Text segment
The scientists assembled the artificial leaf devices by integrating an oxide-derived Cu94Pd6 electrocatalyst with perovskite–BiVO4 tandem light absorbers that couple CO2 reduction with water oxidation. The wired Cu94Pd6|perovskite–BiVO4 tandem device provides a Faradaic efficiency of ~7.5% for multi-carbon alcohols (~1:1 ethanol and n-propanol), whereas the wireless standalone device produces ~1 µmol cm−2 alcohols after 20 h unassisted operation under air mass 1.5 G irradiation with a rate of ~40 µmol h−1 gCu94Pd6−1.
This study demonstrates the direct production of multi-carbon liquid fuels from CO2 over an artificial leaf and, therefore, brings us a step closer to using sunlight to generate value-added complex products. Other scientists have been able to produce similar chemicals using electrical power, but this is the first time that such complex chemicals have been produced with an artificial leaf using only the energy from the Sun.
“Shining sunlight on the artificial leaves and getting liquid fuel from carbon dioxide and water is an amazing bit of chemistry,” said Dr. Motiar Rahaman, the paper’s first author. “Normally, when you try to convert CO2 into another chemical product using an artificial leaf device, you almost always get carbon monoxide or syngas, but here, we’ve been able to produce a practical liquid fuel just using the power of the Sun. It’s an exciting advance that opens up whole new avenues in our work.”
At present, the device is a proof of concept and shows only modest efficiency. The researchers are working to optimize the light absorbers so that they can better absorb sunlight and optimising the catalyst so it can convert more sunlight into fuel. Further work will also be required to make the device scalable so that it can produce large volumes of fuel.

Task set
**a)** In the artificial leaf passage, what Faradaic efficiency for multi-carbon alcohols does the wired tandem device provide?
**b)** Return the part of the artificial leaf passage from "The scientists assembled" up to and including "µmol h−1 gCu94Pd6−1.".
**c)** Translate this sentence from the artificial leaf passage into Spanish: "At present, the device is a proof of concept and shows only modest efficiency."

Dataset content
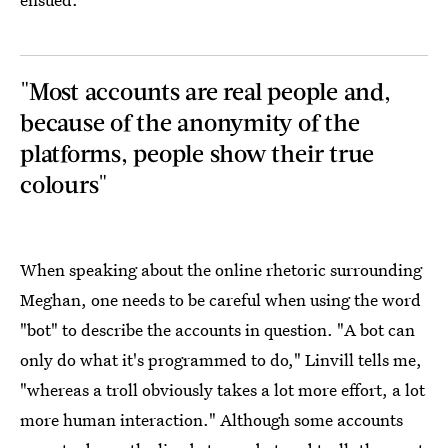
"Most accounts are real people and,
because of the anonymity of the
platforms, people show their true
colours"
When speaking about the online rhetoric surrounding
Meghan, one needs to be careful when using the word
"bot" to describe the accounts in question. "A bot can
only do what it's programmed to do," Linvill tells me,
"whereas a troll obviously takes a lot more effort, a lot
more human interaction." Although some accounts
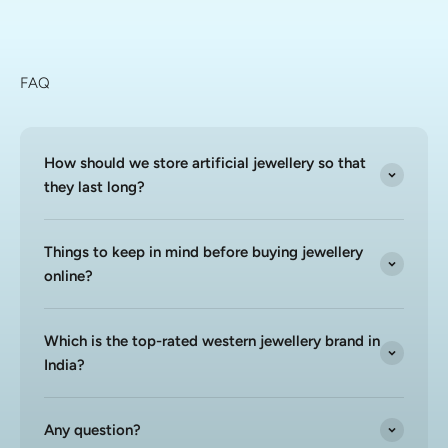
FAQ
How should we store artificial jewellery so that
they last long?
Things to keep in mind before buying jewellery
online?
Which is the top-rated western jewellery brand in
India?
Any question?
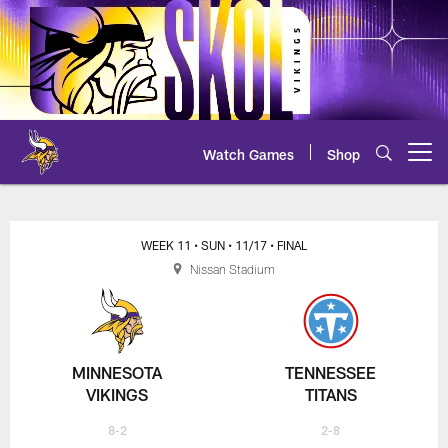
Skip
to
main
content
Watch Games
Shop
Open menu button
Vikings at Titans Play-by-Play
WEEK 11
• SUN
• 11/17
• FINAL
Nissan Stadium
MINNESOTA
TENNESSEE
VIKINGS
TITANS
8-2
2-8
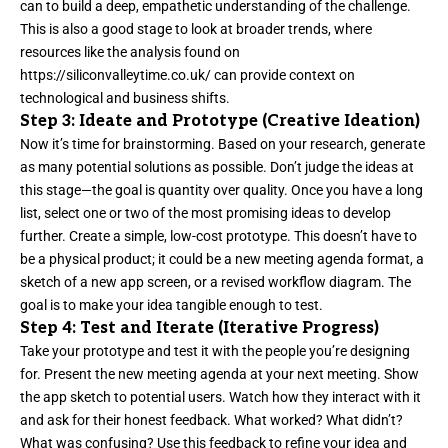
can to build a deep, empathetic understanding of the challenge.
This is also a good stage to look at broader trends, where
resources like the analysis found on
https://siliconvalleytime.co.uk/
can provide context on
technological and business shifts.
Step 3: Ideate and Prototype (Creative Ideation)
Now it’s time for brainstorming. Based on your research, generate
as many potential solutions as possible. Don’t judge the ideas at
this stage—the goal is quantity over quality. Once you have a long
list, select one or two of the most promising ideas to develop
further. Create a simple, low-cost prototype. This doesn’t have to
be a physical product; it could be a new meeting agenda format, a
sketch of a new app screen, or a revised workflow diagram. The
goal is to make your idea tangible enough to test.
Step 4: Test and Iterate (Iterative Progress)
Take your prototype and test it with the people you’re designing
for. Present the new meeting agenda at your next meeting. Show
the app sketch to potential users. Watch how they interact with it
and ask for their honest feedback. What worked? What didn’t?
What was confusing? Use this feedback to refine your idea and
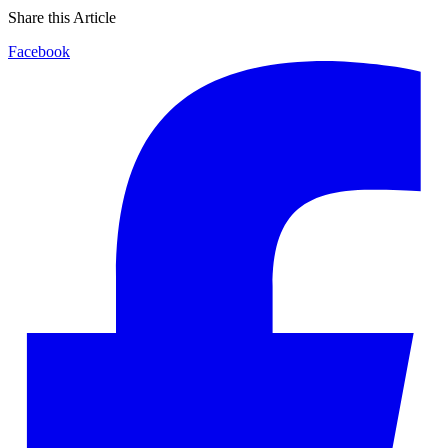
Share this Article
Facebook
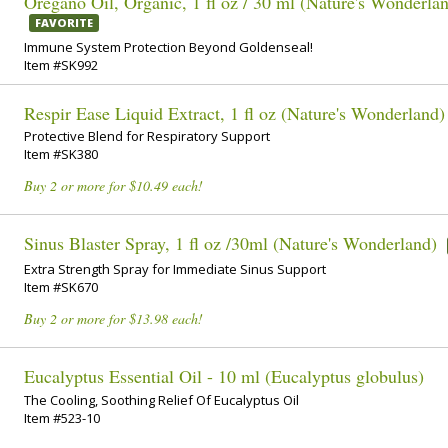
Oregano Oil, Organic, 1 fl oz / 30 ml (Nature's Wonderla
FAVORITE
Immune System Protection Beyond Goldenseal!
Item #SK992
Respir Ease Liquid Extract, 1 fl oz (Nature's Wonderland)
Protective Blend for Respiratory Support
Item #SK380
Buy 2 or more for $10.49 each!
Sinus Blaster Spray, 1 fl oz /30ml (Nature's Wonderland)
Extra Strength Spray for Immediate Sinus Support
Item #SK670
Buy 2 or more for $13.98 each!
Eucalyptus Essential Oil - 10 ml (Eucalyptus globulus)
The Cooling, Soothing Relief Of Eucalyptus Oil
Item #523-10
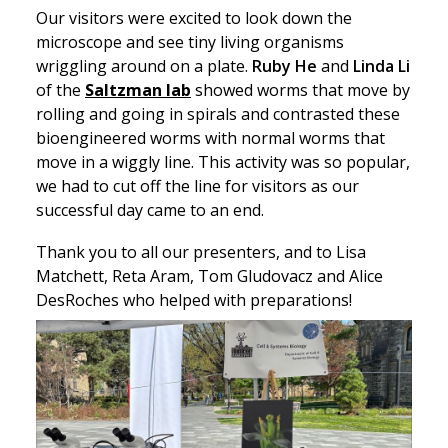
Our visitors were excited to look down the
microscope and see tiny living organisms
wriggling around on a plate.
Ruby He
and
Linda Li
of the
Saltzman lab
showed worms that move by
rolling and going in spirals and contrasted these
bioengineered worms with normal worms that
move in a wiggly line. This activity was so popular,
we had to cut off the line for visitors as our
successful day came to an end.
Thank you to all our presenters, and to Lisa
Matchett, Reta Aram, Tom Gludovacz and Alice
DesRoches who helped with preparations!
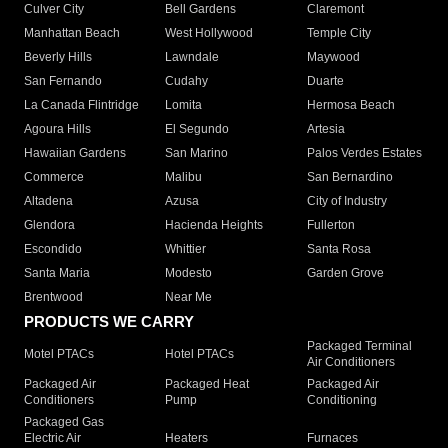
Culver City
Bell Gardens
Claremont
Manhattan Beach
West Hollywood
Temple City
Beverly Hills
Lawndale
Maywood
San Fernando
Cudahy
Duarte
La Canada Flintridge
Lomita
Hermosa Beach
Agoura Hills
El Segundo
Artesia
Hawaiian Gardens
San Marino
Palos Verdes Estates
Commerce
Malibu
San Bernardino
Altadena
Azusa
City of Industry
Glendora
Hacienda Heights
Fullerton
Escondido
Whittier
Santa Rosa
Santa Maria
Modesto
Garden Grove
Brentwood
Near Me
PRODUCTS WE CARRY
Packaged Terminal
Motel PTACs
Hotel PTACs
Air Conditioners
Packaged Air
Packaged Heat
Packaged Air
Conditioners
Pump
Conditioning
Packaged Gas
Electric Air
Heaters
Furnaces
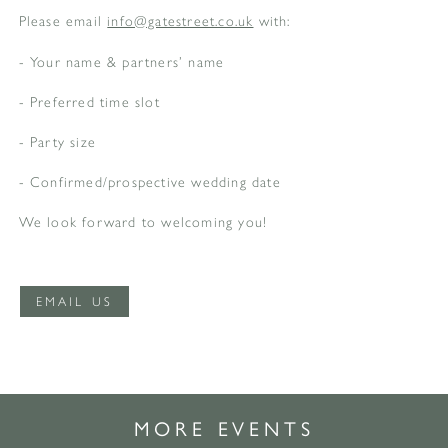
Please email
info@gatestreet.co.uk
with:
- Your name & partners’ name
- Preferred time slot
- Party size
- Confirmed/prospective wedding date
We look forward to welcoming you!
EMAIL US
MORE EVENTS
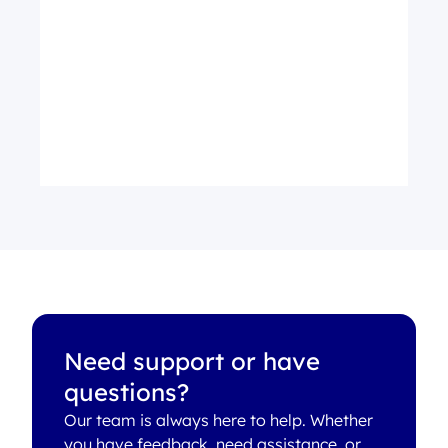
Need support or have
questions?
Our team is always here to help. Whether
you have feedback, need assistance, or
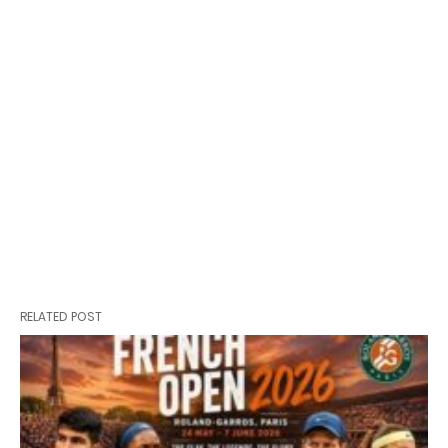
RELATED POST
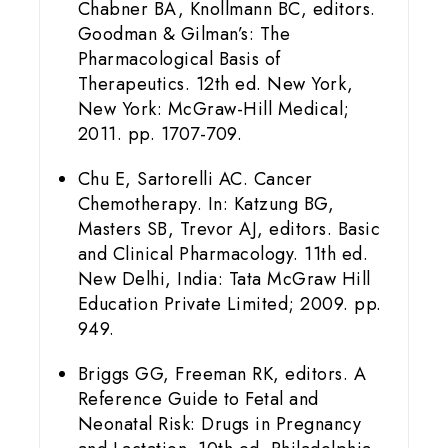
Chabner BA, Knollmann BC, editors.
Goodman & Gilman’s: The
Pharmacological Basis of
Therapeutics. 12th ed. New York,
New York: McGraw-Hill Medical;
2011. pp. 1707-709.
Chu E, Sartorelli AC. Cancer
Chemotherapy. In: Katzung BG,
Masters SB, Trevor AJ, editors. Basic
and Clinical Pharmacology. 11th ed.
New Delhi, India: Tata McGraw Hill
Education Private Limited; 2009. pp.
949.
Briggs GG, Freeman RK, editors. A
Reference Guide to Fetal and
Neonatal Risk: Drugs in Pregnancy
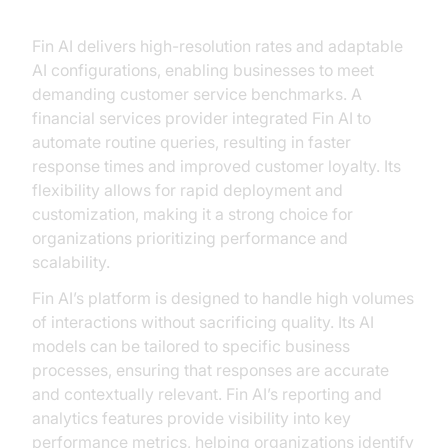
Fin AI: Performance and Flexibility
Fin AI delivers high-resolution rates and adaptable
AI configurations, enabling businesses to meet
demanding customer service benchmarks. A
financial services provider integrated Fin AI to
automate routine queries, resulting in faster
response times and improved customer loyalty. Its
flexibility allows for rapid deployment and
customization, making it a strong choice for
organizations prioritizing performance and
scalability.
Fin AI’s platform is designed to handle high volumes
of interactions without sacrificing quality. Its AI
models can be tailored to specific business
processes, ensuring that responses are accurate
and contextually relevant. Fin AI’s reporting and
analytics features provide visibility into key
performance metrics, helping organizations identify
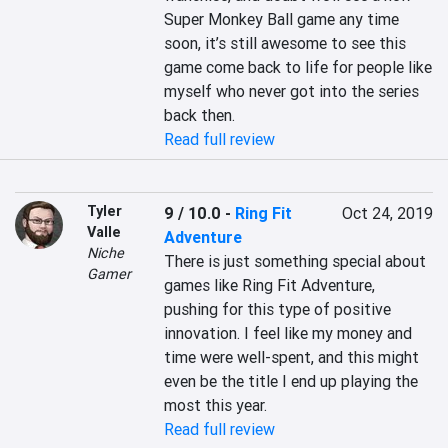
Super Monkey Ball game any time 
soon, it’s still awesome to see this 
game come back to life for people like 
myself who never got into the series 
back then.
Read full review
Tyler
9 / 10.0
-
Ring Fit
Oct 24, 2019
Valle
Adventure
Niche
There is just something special about 
Gamer
games like Ring Fit Adventure, 
pushing for this type of positive 
innovation. I feel like my money and 
time were well-spent, and this might 
even be the title I end up playing the 
most this year.
Read full review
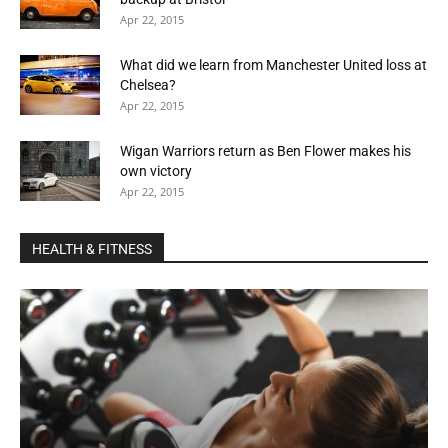
Apr 22, 2015
What did we learn from Manchester United loss at
Chelsea?
Apr 22, 2015
Wigan Warriors return as Ben Flower makes his
own victory
Apr 22, 2015
HEALTH & FITNESS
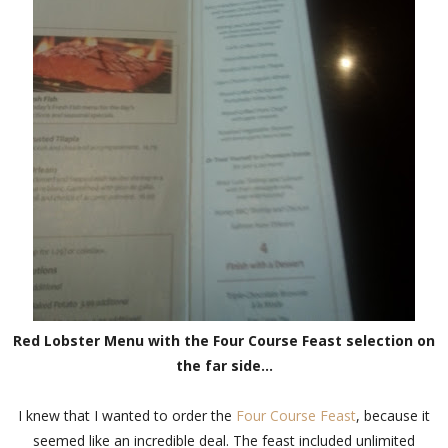
Red Lobster Menu with the Four Course Feast selection on
the far side...
I knew that I wanted to order the
Four Course Feast
, because it
seemed like an incredible deal. The feast included unlimited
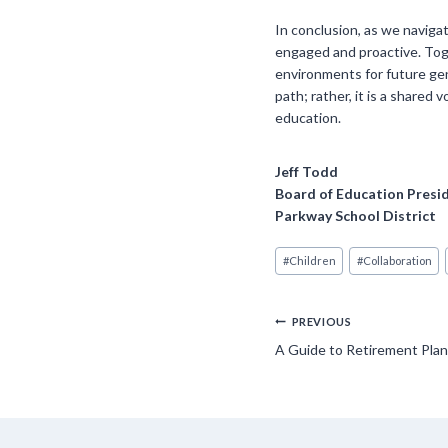
In conclusion, as we naviga
engaged and proactive. Toge
environments for future gen
path; rather, it is a share
education.
Jeff Todd
Board of Education Presi
Parkway School District
Post
#
Children
#
Collaboration
Tags:
Post
PREVIOUS
A Guide to Retirement Pla
navigation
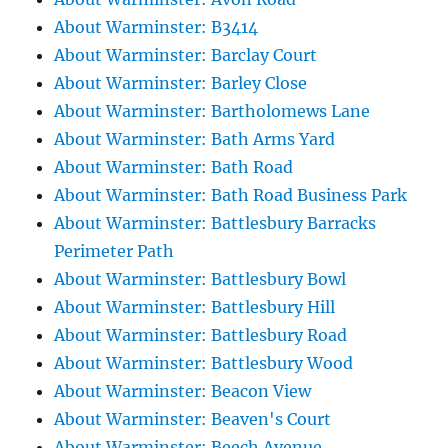
About Warminster: B3414
About Warminster: Barclay Court
About Warminster: Barley Close
About Warminster: Bartholomews Lane
About Warminster: Bath Arms Yard
About Warminster: Bath Road
About Warminster: Bath Road Business Park
About Warminster: Battlesbury Barracks
Perimeter Path
About Warminster: Battlesbury Bowl
About Warminster: Battlesbury Hill
About Warminster: Battlesbury Road
About Warminster: Battlesbury Wood
About Warminster: Beacon View
About Warminster: Beaven's Court
About Warminster: Beech Avenue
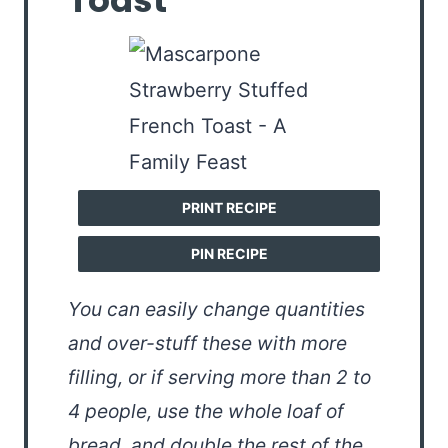
Toast
PRINT RECIPE
PIN RECIPE
You can easily change quantities
and over-stuff these with more
filling, or if serving more than 2 to
4 people, use the whole loaf of
bread, and double the rest of the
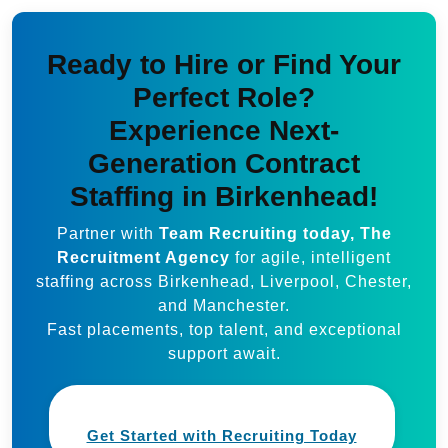
Ready to Hire or Find Your
Perfect Role?
Experience Next-
Generation Contract
Staffing in Birkenhead!
Partner with
Team Recruiting today, The
Recruitment Agency
for agile, intelligent
staffing across Birkenhead, Liverpool, Chester,
and Manchester.
Fast placements, top talent, and exceptional
support await.
Get Started with Recruiting Today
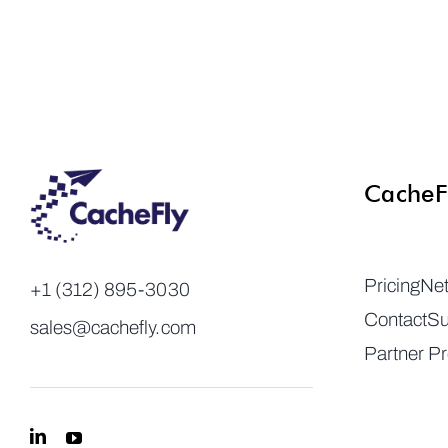
CacheF
Pricing
Ne
+1 (312) 895-3030
Contact
Su
sales@cachefly.com
Partner P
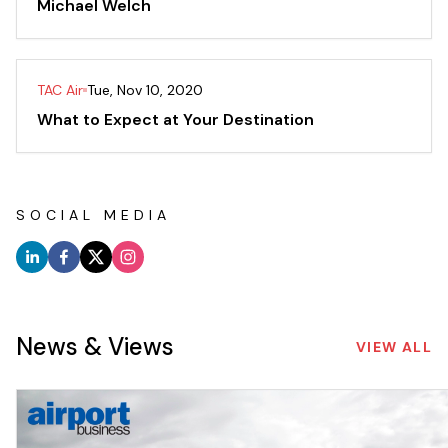
Michael Welch
TAC Air
Tue, Nov 10, 2020
What to Expect at Your Destination
SOCIAL MEDIA
News & Views
VIEW ALL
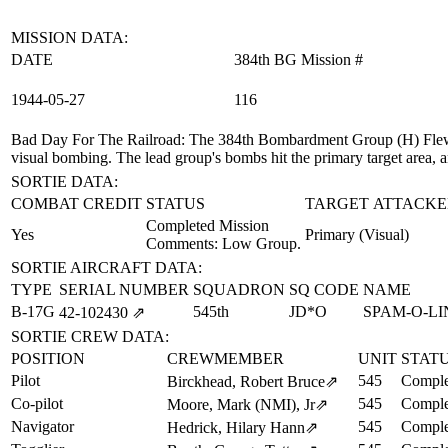
MISSION DATA:
DATE
384th BG Mission #
1944‑05‑27
116
Bad Day For The Railroad
: The 384th Bombardment Group (H) Flew 
visual bombing. The lead group's bombs hit the primary target area, a
SORTIE DATA:
COMBAT CREDIT
STATUS
TARGET ATTACKE
Completed Mission
Yes
Primary (Visual)
Comments: Low Group.
SORTIE AIRCRAFT DATA:
TYPE
SERIAL NUMBER
SQUADRON
SQ CODE
NAME
B-17G
545th
JD*O
SPAM-O-LI
42‑102430
⇗
SORTIE CREW DATA:
POSITION
CREWMEMBER
UNIT
STAT
Pilot
545
Comple
Birckhead, Robert Bruce
⇗
Co-pilot
545
Comple
Moore, Mark (NMI), Jr
⇗
Navigator
545
Comple
Hedrick, Hilary Hann
⇗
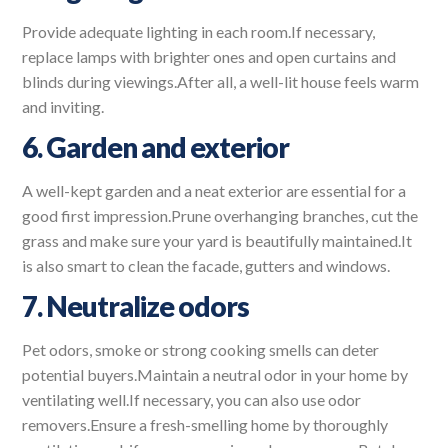
Provide adequate lighting in each room.If necessary,
replace lamps with brighter ones and open curtains and
blinds during viewings.After all, a well-lit house feels warm
and inviting.
6. Garden and exterior
A well-kept garden and a neat exterior are essential for a
good first impression.Prune overhanging branches, cut the
grass and make sure your yard is beautifully maintained.It
is also smart to clean the facade, gutters and windows.
7. Neutralize odors
Pet odors, smoke or strong cooking smells can deter
potential buyers.Maintain a neutral odor in your home by
ventilating well.If necessary, you can also use odor
removers.Ensure a fresh-smelling home by thoroughly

Answers in order
**a)** About 7.5%.

**b)**
The scientists assembled the artificial leaf devices by integrating an oxide-derived Cu94Pd6 electrocatalyst with perovskite–BiVO4 tandem light absorbers that couple CO2 reduction with water oxidation. The wired Cu94Pd6|perovskite–BiVO4 tandem device provides a Faradaic efficiency of ~7.5% for multi-carbon alcohols (~1:1 ethanol and n-propanol), whereas the wireless standalone device produces ~1 µmol cm−2 alcohols after 20 h unassisted operation under air mass 1.5 G irradiation with a rate of ~40 µmol h−1 gCu94Pd6−1.

**c)** Por ahora, el dispositivo es una prueba de concepto y muestra solo una eficiencia modesta.